Entre protocolos ignorados e promessas vazias, a esperança de Ângela Vieira resistiu por três anos. Mãe de três crianças, ela chegou ao Mutirão da Inclusão da Defensoria Pública de Roraima em busca de um direito ainda não garantido pelo sistema público – a cirurgia no quadril do filho Kenned Luan, de 9 anos, diagnosticado com microcefalia causada pelo zika vírus.
Há mais de três anos, Ângela luta para conseguir que o filho, que sofre com uma luxação grave no quadril, seja submetido à cirurgia que pode devolver-lhe o mínimo de conforto. A solicitação foi incluída no sistema de Tratamento Fora de Domicílio (TFD) do município, mas nenhuma resposta efetiva foi dada pela Prefeitura de Boa Vista até agora.
“Ele sente dor todos os dias.
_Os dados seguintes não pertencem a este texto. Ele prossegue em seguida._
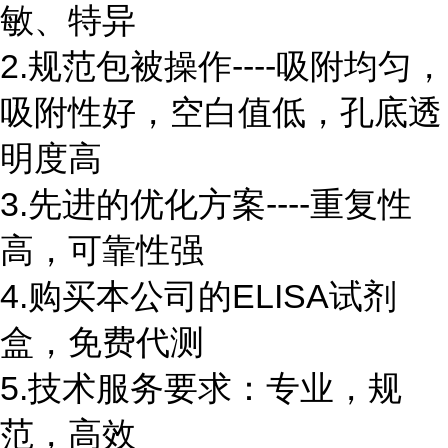
敏、特异
2.规范包被操作----吸附均匀，
吸附性好，空白值低，孔底透
明度高
3.先进的优化方案----重复性
高，可靠性强
4.购买本公司的ELISA试剂
盒，免费代测
5.技术服务要求：专业，规
范，高效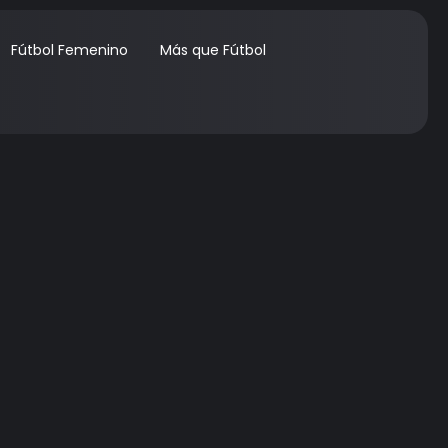
Fútbol Femenino
Más que Fútbol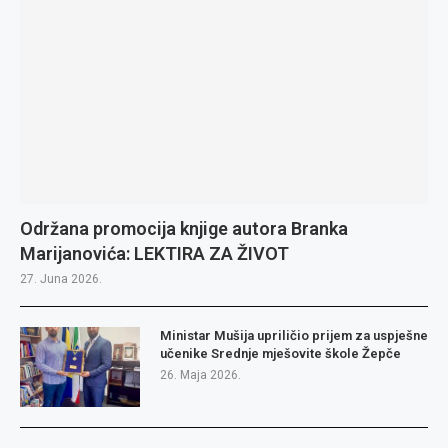
Održana promocija knjige autora Branka
Marijanovića: LEKTIRA ZA ŽIVOT
27. Juna 2026.
Ministar Mušija upriličio prijem za uspješne
učenike Srednje mješovite škole Žepče
26. Maja 2026.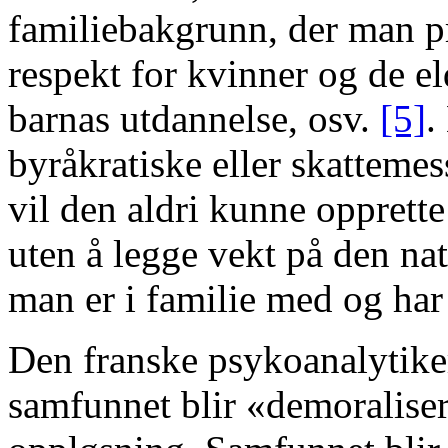
familiebakgrunn, der man p
respekt for kvinner og de e
barnas utdannelse, osv.
[5]
.
byråkratiske eller skatteme
vil den aldri kunne opprette
uten å legge vekt på den na
man er i familie med og har
Den franske psykoanalytiker
samfunnet blir «demoralisert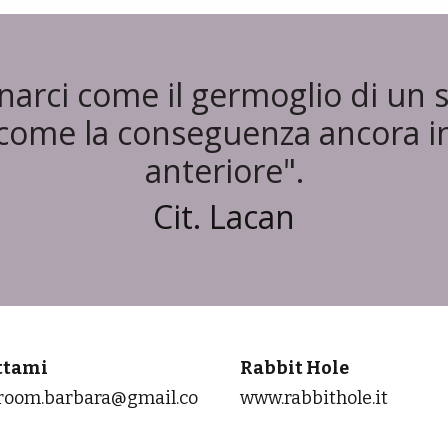
ci come il germoglio di un sem
 come la conseguenza ancora i
anteriore".
Cit. Lacan
ttami
Rabbit Hole
oom.barbara@gmail.co
www.rabbithole.it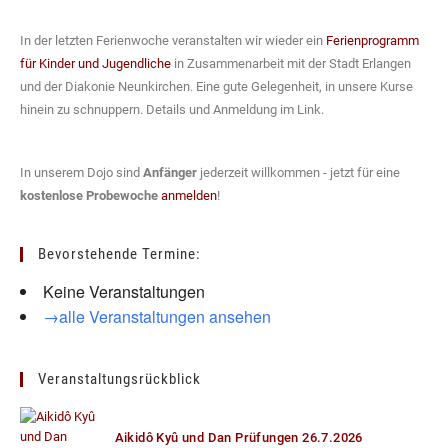
In der letzten Ferienwoche veranstalten wir wieder ein
Ferienprogramm
für Kinder und Jugendliche
in Zusammenarbeit mit der Stadt Erlangen
und der Diakonie Neunkirchen. Eine gute Gelegenheit, in unsere Kurse
hinein zu schnuppern. Details und Anmeldung im Link.
In unserem Dojo sind
Anfänger
jederzeit willkommen - jetzt für eine
kostenlose Probewoche
anmelden
!
Bevorstehende Termine:
Keine Veranstaltungen
→alle Veranstaltungen ansehen
Veranstaltungsrückblick
Aikidô Kyû und Dan Prüfungen 26.7.2026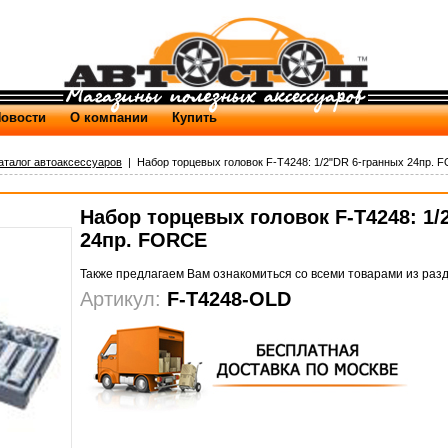
овости
О компании
Купить
аталог автоаксессуаров
| Набор торцевых головок F-T4248: 1/2"DR 6-гранных 24пр. 
Набор торцевых головок F-T4248: 1/
24пр. FORCE
Также предлагаем Вам ознакомиться со всеми товарами из раз
Артикул:
F-T4248-OLD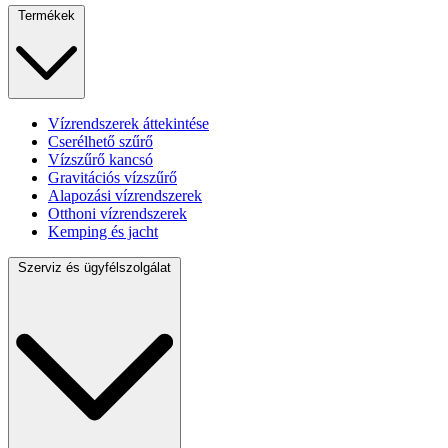
Termékek
Vízrendszerek áttekintése
Cserélhető szűrő
Vízszűrő kancsó
Gravitációs vízszűrő
Alapozási vízrendszerek
Otthoni vízrendszerek
Kemping és jacht
Szerviz és ügyfélszolgálat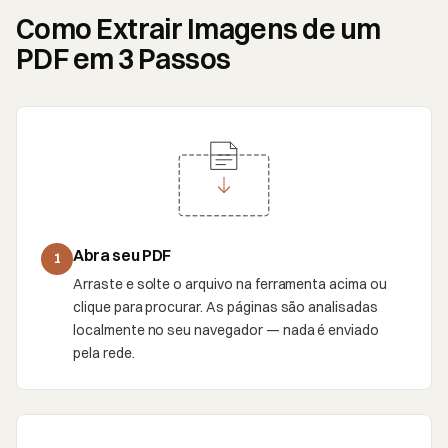
Como Extrair Imagens de um
PDF em 3 Passos
Abra seu PDF
1
Arraste e solte o arquivo na ferramenta acima ou
clique para procurar. As páginas são analisadas
localmente no seu navegador — nada é enviado
pela rede.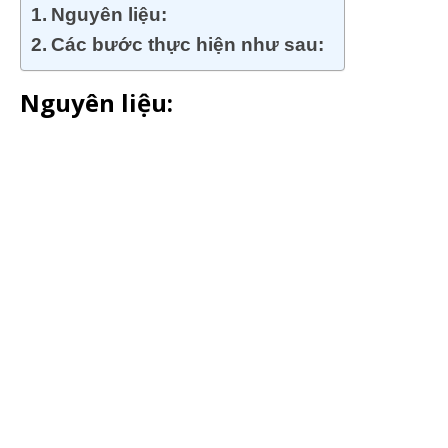
Nguyên liệu:
Các bước thực hiện như sau:
Nguyên liệu: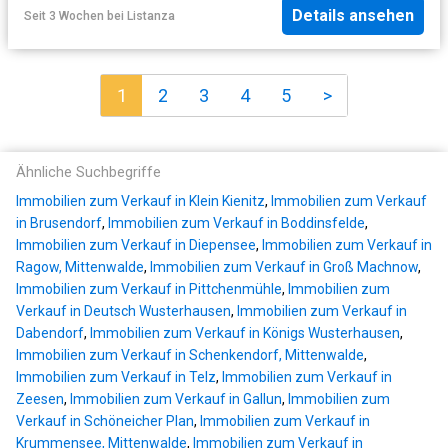
Details ansehen
Seit 3 Wochen
bei
Listanza
1
2
3
4
5
>
Ähnliche Suchbegriffe
Immobilien zum Verkauf in Klein Kienitz
,
Immobilien zum Verkauf
in Brusendorf
,
Immobilien zum Verkauf in Boddinsfelde
,
Immobilien zum Verkauf in Diepensee
,
Immobilien zum Verkauf in
Ragow, Mittenwalde
,
Immobilien zum Verkauf in Groß Machnow
,
Immobilien zum Verkauf in Pittchenmühle
,
Immobilien zum
Verkauf in Deutsch Wusterhausen
,
Immobilien zum Verkauf in
Dabendorf
,
Immobilien zum Verkauf in Königs Wusterhausen
,
Immobilien zum Verkauf in Schenkendorf, Mittenwalde
,
Immobilien zum Verkauf in Telz
,
Immobilien zum Verkauf in
Zeesen
,
Immobilien zum Verkauf in Gallun
,
Immobilien zum
Verkauf in Schöneicher Plan
,
Immobilien zum Verkauf in
Krummensee, Mittenwalde
,
Immobilien zum Verkauf in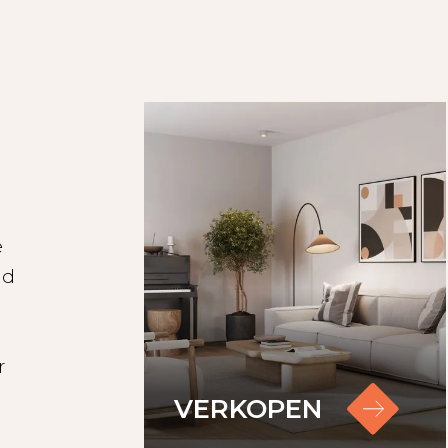
e
id
r
VERKOPEN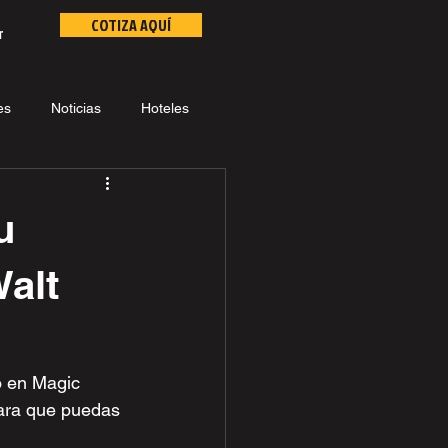
COTIZA AQUÍ
r
es
Noticias
Hoteles
u
Walt
o en Magic 
para que puedas 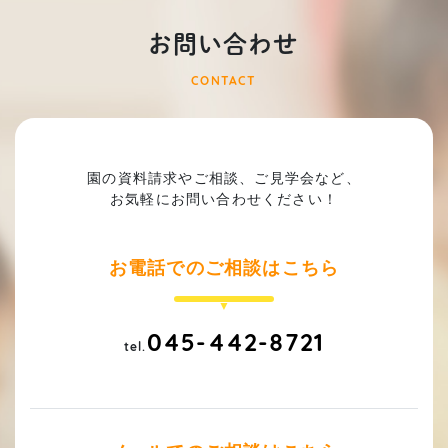
お問い合わせ
CONTACT
園の資料請求やご相談、ご見学会など、
お気軽にお問い合わせください！
お電話でのご相談はこちら
045-442-8721
tel.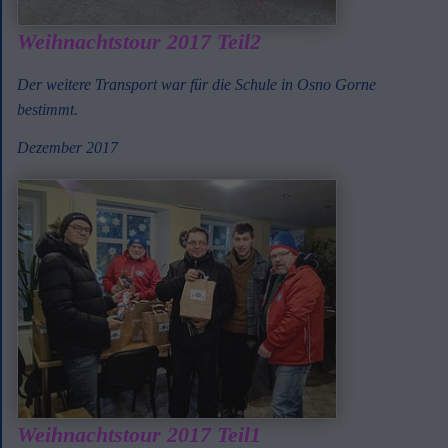
Weihnachtstour 2017 Teil2
Der weitere Transport war für die Schule in Osno Gorne
bestimmt.
Dezember 2017
Weihnachtstour 2017 Teil1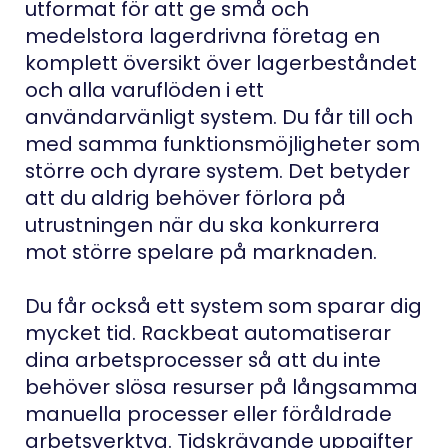
utformat för att ge små och
medelstora lagerdrivna företag en
komplett översikt över lagerbeståndet
och alla varuflöden i ett
användarvänligt system. Du får till och
med samma funktionsmöjligheter som
större och dyrare system. Det betyder
att du aldrig behöver förlora på
utrustningen när du ska konkurrera
mot större spelare på marknaden.
Du får också ett system som sparar dig
mycket tid. Rackbeat automatiserar
dina arbetsprocesser så att du inte
behöver slösa resurser på långsamma
manuella processer eller föråldrade
arbetsverktyg. Tidskrävande uppgifter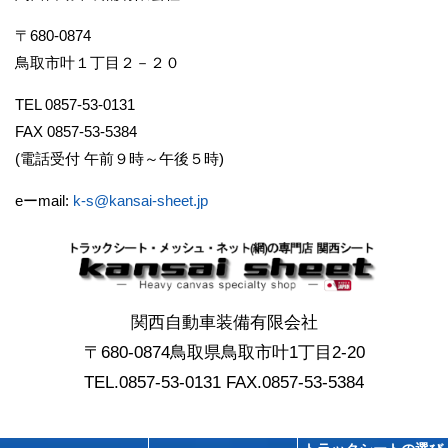
〒680-0874
鳥取市叶１丁目２－２０
TEL 0857-53-0131
FAX 0857-53-5384
(電話受付 午前９時～午後５時)
eーmail:
k-s@kansai-sheet.jp
関西自動車装備有限会社
〒680-0874鳥取県鳥取市叶1丁目2-20
TEL.0857-53-0131 FAX.0857-53-5384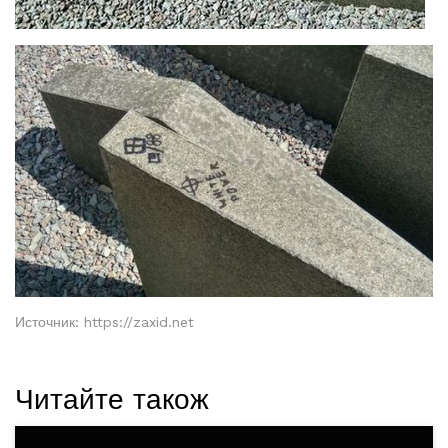
Источник: https://zaxid.net
Читайте також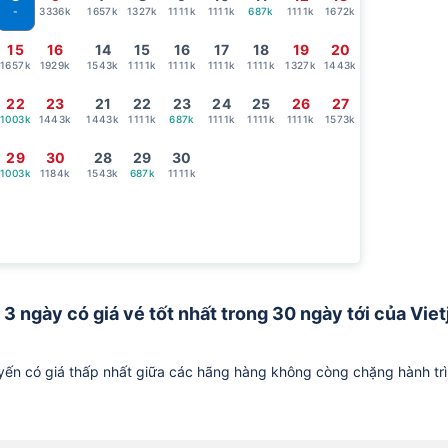
3336k
1657k
1327k
1111k
1111k
687k
1111k
1672k
-
15
16
14
15
16
17
18
19
20
1657k
1929k
1543k
1111k
1111k
1111k
1111k
1327k
1443k
22
23
21
22
23
24
25
26
27
1003k
1443k
1443k
1111k
687k
1111k
1111k
1111k
1573k
29
30
28
29
30
1003k
1184k
1543k
687k
1111k
 3 ngày có giá vé tốt nhất trong 30 ngày tới của Viet
ến có giá thấp nhất giữa các hãng hàng không còng chặng hành tr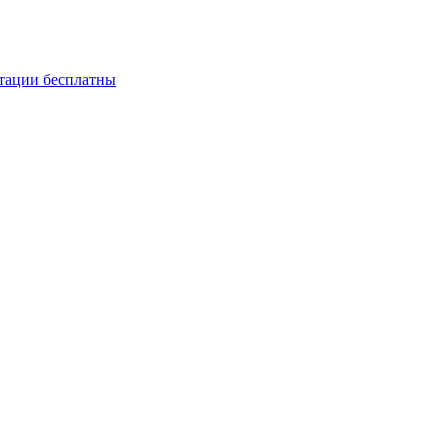
ьтации бесплатны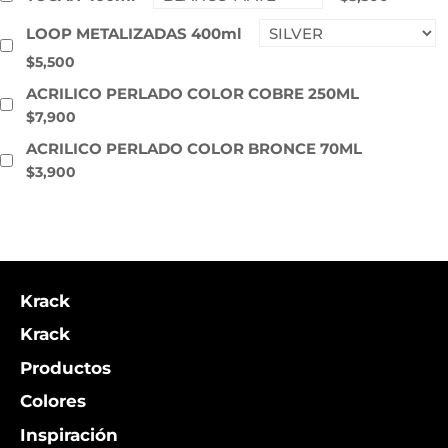
LOOP METALIZADAS 400ml
$5,500
ACRILICO PERLADO COLOR COBRE 250ML
$7,900
ACRILICO PERLADO COLOR BRONCE 70ML
$3,900
Krack
Krack
Productos
Colores
Inspiración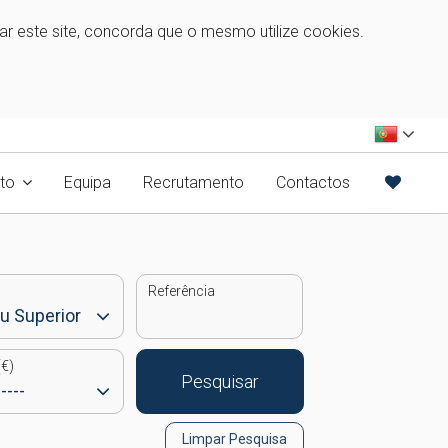
zar este site, concorda que o mesmo utilize cookies.
to
Equipa
Recrutamento
Contactos
Referência
€)
Pesquisar
Limpar Pesquisa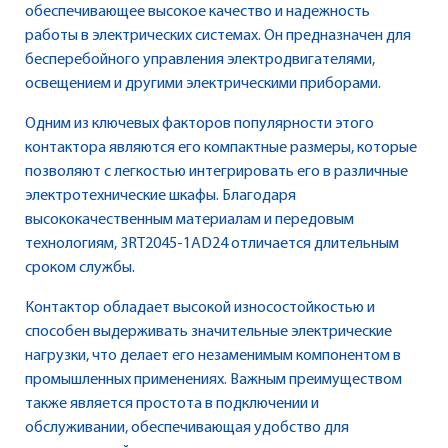
обеспечивающее высокое качество и надежность
работы в электрических системах. Он предназначен для
бесперебойного управления электродвигателями,
освещением и другими электрическими приборами.
Одним из ключевых факторов популярности этого
контактора являются его компактные размеры, которые
позволяют с легкостью интегрировать его в различные
электротехнические шкафы. Благодаря
высококачественным материалам и передовым
технологиям, 3RT2045-1AD24 отличается длительным
сроком службы.
Контактор обладает высокой износостойкостью и
способен выдерживать значительные электрические
нагрузки, что делает его незаменимым компонентом в
промышленных применениях. Важным преимуществом
также является простота в подключении и
обслуживании, обеспечивающая удобство для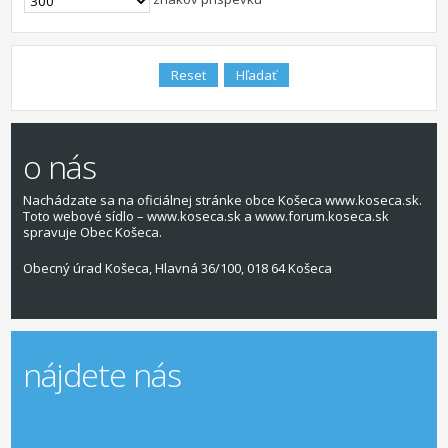
o nás
Nachádzate sa na oficiálnej stránke obce Košeca www.koseca.sk.
Toto webové sídlo – www.koseca.sk a www.forum.koseca.sk
spravuje Obec Košeca.
Obecný úrad Košeca, Hlavná 36/100, 018 64 Košeca
nájdete nás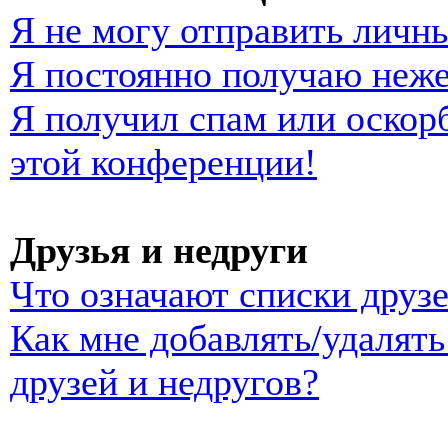
Я не могу отправить личн
Я постоянно получаю неж
Я получил спам или оскорб
этой конференции!
Друзья и недруги
Что означают списки друзе
Как мне добавлять/удалять
друзей и недругов?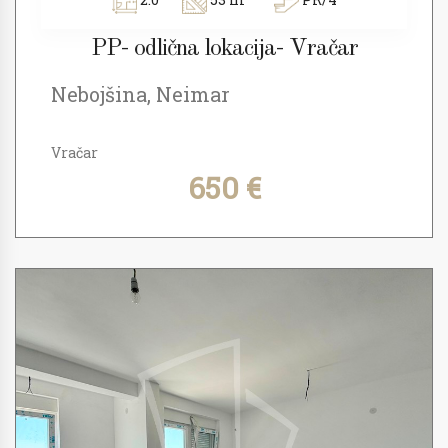
PP- odlična lokacija- Vračar
Nebojšina, Neimar
Vračar
650 €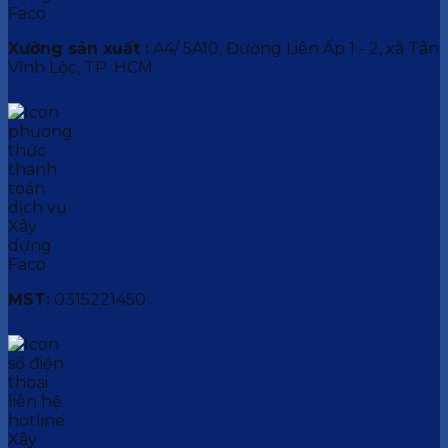
Xưởng sản xuất :
A4/ 5A10, Đường Liên Ấp 1 - 2, xã Tân
Vĩnh Lộc, TP. HCM.
MST:
0315221450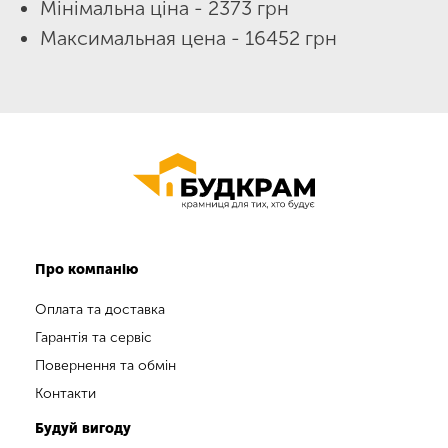
Мінімальна ціна - 2373 грн
Максимальная цена - 16452 грн
Про компанію
Оплата та доставка
Гарантія та сервіс
Повернення та обмін
Контакти
Будуй вигоду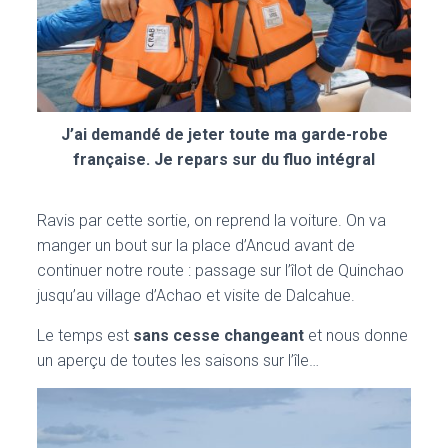
J’ai demandé de jeter toute ma garde-robe
française. Je repars sur du fluo intégral
Ravis par cette sortie, on reprend la voiture. On va
manger un bout sur la place d’Ancud avant de
continuer notre route : passage sur l’îlot de Quinchao
jusqu’au village d’Achao et visite de Dalcahue.
Le temps est
sans cesse changeant
et nous donne
un aperçu de toutes les saisons sur l’île…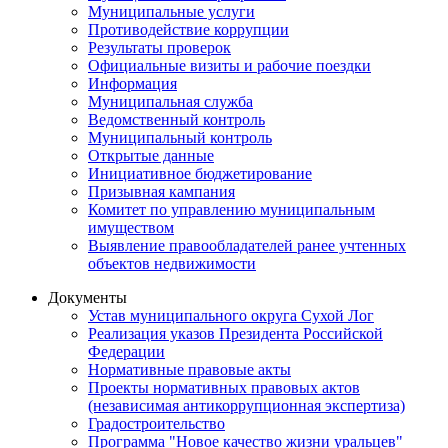
Муниципальные услуги
Противодействие коррупции
Результаты проверок
Официальные визиты и рабочие поездки
Информация
Муниципальная служба
Ведомственный контроль
Муниципальный контроль
Открытые данные
Инициативное бюджетирование
Призывная кампания
Комитет по управлению муниципальным
имуществом
Выявление правообладателей ранее учтенных
объектов недвижимости
Документы
Устав муниципального округа Сухой Лог
Реализация указов Президента Российской
Федерации
Нормативные правовые акты
Проекты нормативных правовых актов
(независимая антикоррупционная экспертиза)
Градостроительство
Программа "Новое качество жизни уральцев"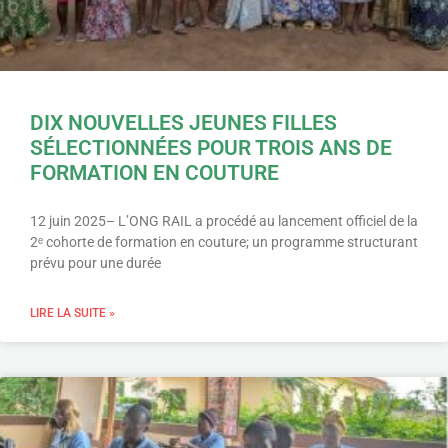
DIX NOUVELLES JEUNES FILLES
SÉLECTIONNÉES POUR TROIS ANS DE
FORMATION EN COUTURE
12 juin 2025– L’ONG RAIL a procédé au lancement officiel de la
2ᵉ cohorte de formation en couture; un programme structurant
prévu pour une durée
LIRE LA SUITE »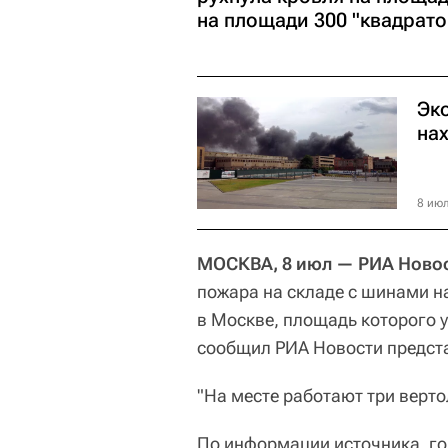
на площади 300 "квадрато
Эк
на
8 июл
МОСКВА, 8 июл — РИА Новос
пожара на складе с шинами н
в Москве, площадь которого 
сообщил РИА Новости предст
"На месте работают три верто
По информации источника, гор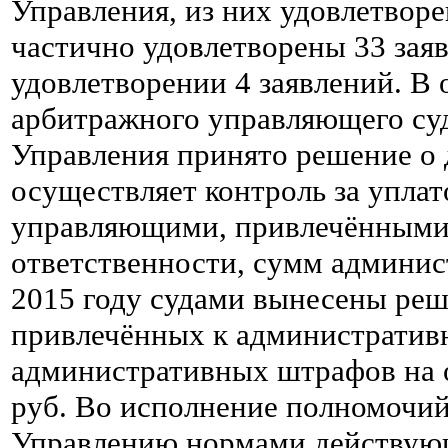
Управления, из них удовлетворе
частично удовлетворены 33 заяв
удовлетворении 4 заявлений. В
арбитражного управляющего су
Управления принято решение о
осуществляет контроль за упла
управляющими, привлечёнными
ответственности, сумм админи
2015 году судами вынесены реш
привлечённых к административ
административных штрафов на 
руб. Во исполнение полномочий
Управлению нормами действующе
Já fomos até encaminhados para um hospital em Paranoá, no Distrito Federal, mas lá nos disseram que não fazem esse tipo de cirurgia e nenhum tratamento pra ele. Voltei sem solução, sem encaminhamento e sem resposta. Enquanto isso, ele segue esperando e sofrendo”, relata a mãe.
Ângela chegou ao Mutirão da Inclusão por meio de grupos de mães de crianças com deficiência, que compartilham entre si informações, links de inscrição e palavras de acolhimento. “Vi o link em um grupo de mães especiais de Boa Vista, me inscrevi e vim. Eu precisava saber se era possível conseguir a cirurgia com ajuda da Defensoria, porque por outros meios, não deu”, explica.
No evento, ela teve acesso ao atendimento jurídico da Defensoria e também ao suporte de profissionais da área da saúde, que encaminharam os documentos necessários para dar entrada ao processo judicial que pode garantir, finalmente, o direito ao procedimento cirúrgico.
A realidade de Ângela também escancara outro lado invisível da luta: a sobrecarga emocional e a solidão das mães cuidadoras. Ela vive sozinha com os filhos, Tomas Benjamin, de quatro anos, e Agatha Cristina, de apenas um ano e 10 meses, além do filho com microcefalia. O marido dela trabalha fora, com viagens a cada 30 dias para outras cidades.
“É tudo muito difícil. A gente corre o tempo todo atrás de algo que é nosso por direito. E, ainda assim, parece que não é suficiente. Além dos cuidados, eu também preciso de apoio psicológico. Toda mãe atípica precisa. E quase ninguém fala sobre isso”, desabafou.
Para ela, o mutirão foi um alívio. “Achei maravilhoso. É a primeira vez que consigo acessar tantos serviços de uma só vez. É diferente de ter que ir de órgão em órgão, gastando passagem, tempo e energia, que já me faltam em casa. Aqui, fui ouvida”.
Casos como o de Kenned são comuns na DPE e, principalmente, na atuação da Infância e Juventude, afirmou o titular e defensor público Francisco Francelino. “O mutirão veio justamente para mostrar que, cada vez mais, as crianças precisam da atuação da instituição, especialmente quando seus direitos à cidadania e à saúde não são acessados, quando, por exemplo, a porta do SUS está fechada para elas”, explicou.
Ainda conforme ele, a atuação da DPE é essencial para que essas crianças possam acessar a Justiça e garantir seus direitos. Esse trabalho começa, inicialmente, pela via administrativa. No caso de crianças que necessitam de suporte e atendimento por meio do Tratamento Fora de Domicílio (TFD), a Defensoria requisita informações à Secretaria Municipal ou Estadual de Saúde, dependendo da origem do cadastro da criança. Caso não haja resposta ou esta seja negativa, inicia-se a fase judicial, com o ajuizamento de ação fundamentada no direito à saúde, previsto no artigo 6º da Constituição Federal, entre outros dispositivos legais do Estatuto da Criança e do Adolescente.
“É um trabalho que a Defensoria realiza de forma contínua e que tem ajudado inúmeras crianças no município de Boa Vista e em todo o estado. Esperamos, com isso, alcançar êxito na ação do pequeno Kenned Luan”, enfatizou o defensor Francelino.
Enquanto aguarda o desfecho do processo, Ângela respira mais aliviada. Pela primeira vez em anos, ela sentiu que não está sozinha.